Tuesday, March 25, 2014
Lord(s) of War?: Southern District of New York Uses Rule 704 to Find No Error in Failing To Call Expert
Federal Rule of Evidence 704(b) provides that
In a criminal case, an expert witness must not state an opinion about whether the defendant did or did not have a mental state or condition that constitutes an element of the crime charged or of a defense. Those matters are for the trier of fact alone.
The recent opinion of the United States District Court for the Southern District of New York in Moreno-Godoy v. United States, 2014 WL 1088300 (S.D.N.Y. 2014), raises an interesting question with regard to Rule 704(b): Does the simple fact that some portion of an expert's opinion might run afoul of Rule 704(b) justify an attorney in not calling him as a witness?
In Moreno-Godoy, Luis Felipe Moreno-Godoy and co-conspirators Monzer Al Kassar and Tareq Mousa Al Ghazi were indicted for the following offenses (1) conspiracy to kill United States nationals;(2) conspiracy to kill officers and employees of the United States; (3) conspiracy to acquire and use anti-aircraft missiles; (4) conspiracy to provide material support or resources to a foreign terrorist organization; and (5) money laundering. Specifcially,
The Indictment alleged that Godoy, Kassar, and Ghazi had agreed to provide the international terrorist group Fuerzas Armadas Revolucionarias de Colombia (“FARC”) with "millions of dollars worth of weapons to be used, among other things, to kill nationals of the United States in Colombia."
After he was convicted, Moreno-Godoy appealed, claiming, inter alia, that he received the ineffective assistance of counsel because his trial attorney
did not secure a "Weapons System and Defense Technology Expert" named George S. Sevier because he "did not want to pay the requested fee."...Godoy points to a letter that Sevier wrote to Kassar's attorney in which Sevier stated, "I thought that your client and his associates were more likely to be running a scam against their 'customer' than involved in actually delivering the material."...In Godoy's view, this letter establishes that Sevier would have provided crucial testimony at the trial to support the defendants' "position that the Defendant's [sic] never intended to sell the FARC weapons—and were therefore not guilty of the charged crimes."...Godoy alleges that he was denied Sevier's testimony because Stavis "let a small billing disagreement get in the way of providing [his] clients a meaningful defense."

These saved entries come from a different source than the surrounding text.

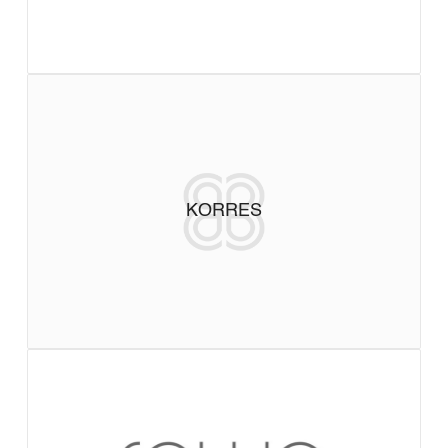
KORRES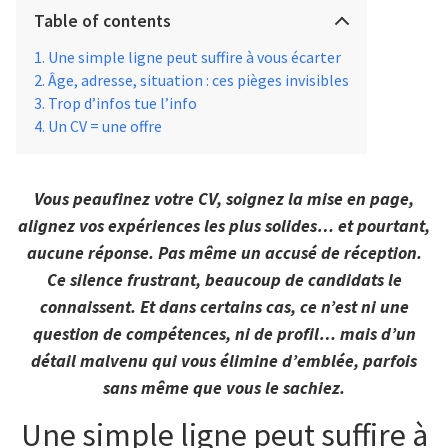
Table of contents
Une simple ligne peut suffire à vous écarter
Âge, adresse, situation : ces pièges invisibles
Trop d’infos tue l’info
Un CV = une offre
Vous peaufinez votre CV, soignez la mise en page,
alignez vos expériences les plus solides… et pourtant,
aucune réponse. Pas même un accusé de réception.
Ce silence frustrant, beaucoup de candidats le
connaissent. Et dans certains cas, ce n’est ni une
question de compétences, ni de profil… mais d’un
détail malvenu qui vous élimine d’emblée, parfois
sans même que vous le sachiez.
Une simple ligne peut suffire à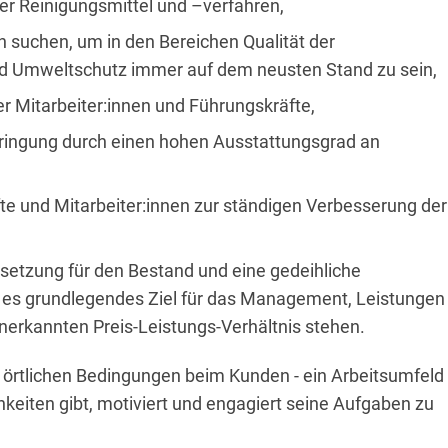
r Reinigungsmittel und –verfahren,
 suchen, um in den Bereichen Qualität der
und Umweltschutz immer auf dem neusten Stand zu sein,
r Mitarbeiter:innen und Führungskräfte,
bringung durch einen hohen Ausstattungsgrad an
fte und Mitarbeiter:innen zur ständigen Verbesserung der
ussetzung für den Bestand und eine gedeihliche
 es grundlegendes Ziel für das Management, Leistungen
nerkannten Preis-Leistungs-Verhältnis stehen.
n örtlichen Bedingungen beim Kunden - ein Arbeitsumfeld
keiten gibt, motiviert und engagiert seine Aufgaben zu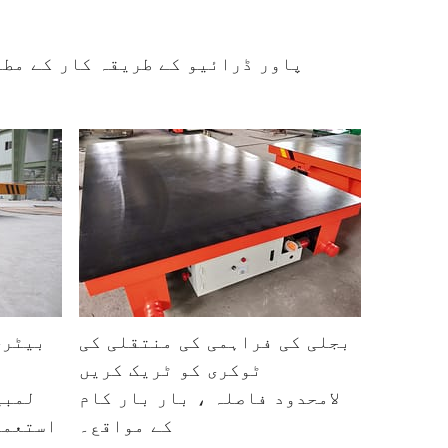
پاور ڈرائیو کے طریقہ کار کے مطا
بجلی کی فراہمی کی منتقلی کی
بیٹری
ٹوکری کو ٹریک کریں
لامحدود فاصلہ ، بار بار کام
لمبی
کے مواقع۔
استعما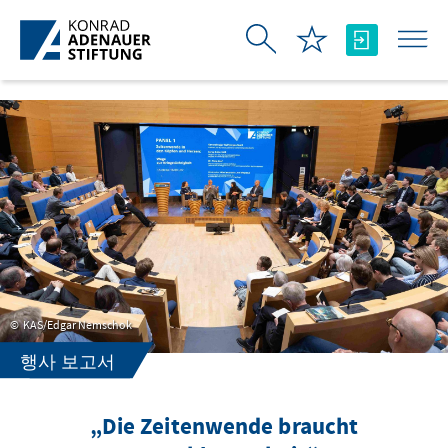
Skip to Main Content
KAS/Edgar Nemschok
행사 보고서
„Die Zeitenwende braucht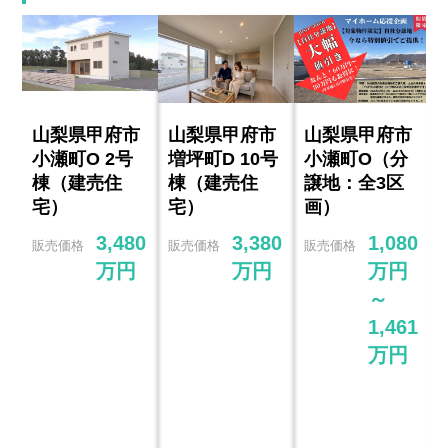
山梨県甲府市
山梨県甲府市
山梨県甲府市
小瀬町O 2号
増坪町D 10号
小瀬町O（分
棟（建売住
棟（建売住
譲地：全3区
宅）
宅）
画）
3,480
3,380
1,080
販売価格
販売価格
販売価格
万円
万円
万円
～
1,461
万円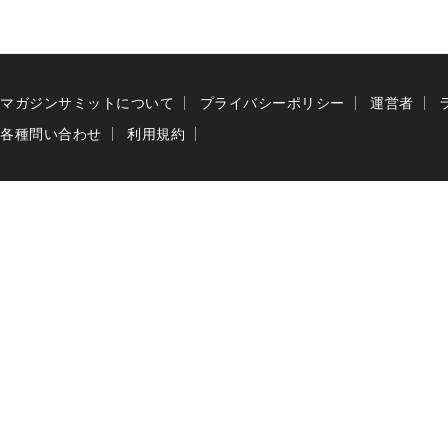
マガジンサミットについて
プライバシーポリシー
運営者
各種問い合わせ
利用規約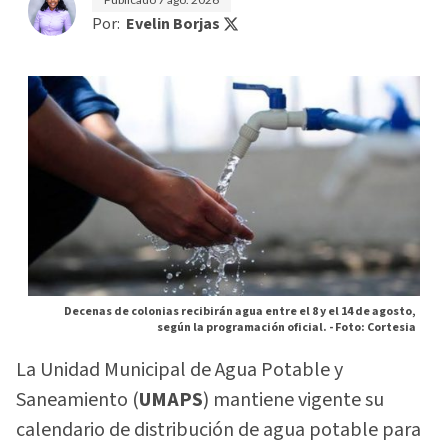
Por:
Evelin Borjas
Decenas de colonias recibirán agua entre el 8 y el 14 de agosto,
según la programación oficial. -
Foto: Cortesia
La Unidad Municipal de Agua Potable y
Saneamiento (
UMAPS
) mantiene vigente su
calendario de distribución de agua potable para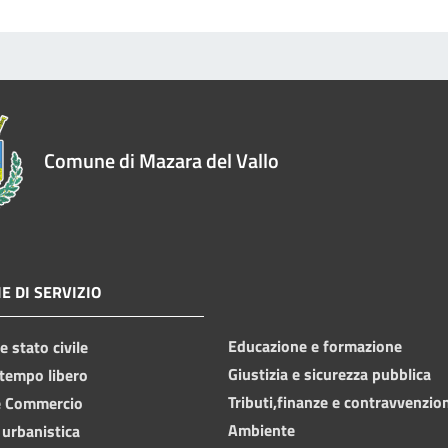
Comune di Mazara del Vallo
E DI SERVIZIO
Educazione e formazione
 stato civile
Giustizia e sicurezza pubblica
 tempo libero
Tributi,finanze e contravvenzio
e Commercio
Ambiente
 urbanistica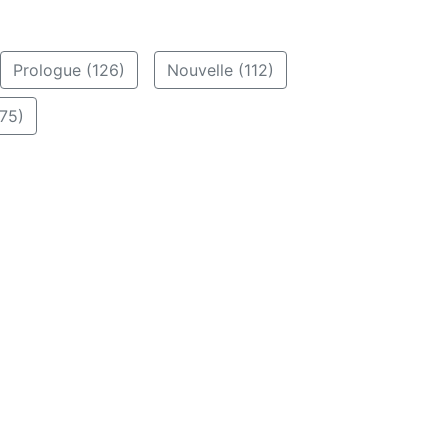
Prologue (126)
Nouvelle (112)
75)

The Southern District of New York disagreed, concluding that
it would have been reasonable for Stavis to decide that the testimony of these potential witnesses would not have been helpful to Godoy's case. Sevier's opinion would not have been admissible given that Federal Rule of Evidence 704 bars an expert witness in a criminal case from "stat[ing] an opinion about whether the defendant did or did not have a mental state or condition that constitutes an element of the crime charged or a defense." Thus, Sevier would not have been permitted to testify that the defendants only intended to con the FARC agents and did not in fact have the required intent to sell the weapons.
This conclusion seems a bit disingenuous to me. Sure, the court is correct that Stavis couldn't have testified that the defendants "lacked the intent to sell the weapons." But Stavis absolutely could have testified as to the reasons why he reached the conclusion that the defendants were scamming their custimer. As I have noted before, Federal Rule of Evidence 704 is more about labels than anything else. As long as Stavis would have steered clear of using words like "intent," his testimony would have been perfectly admissible.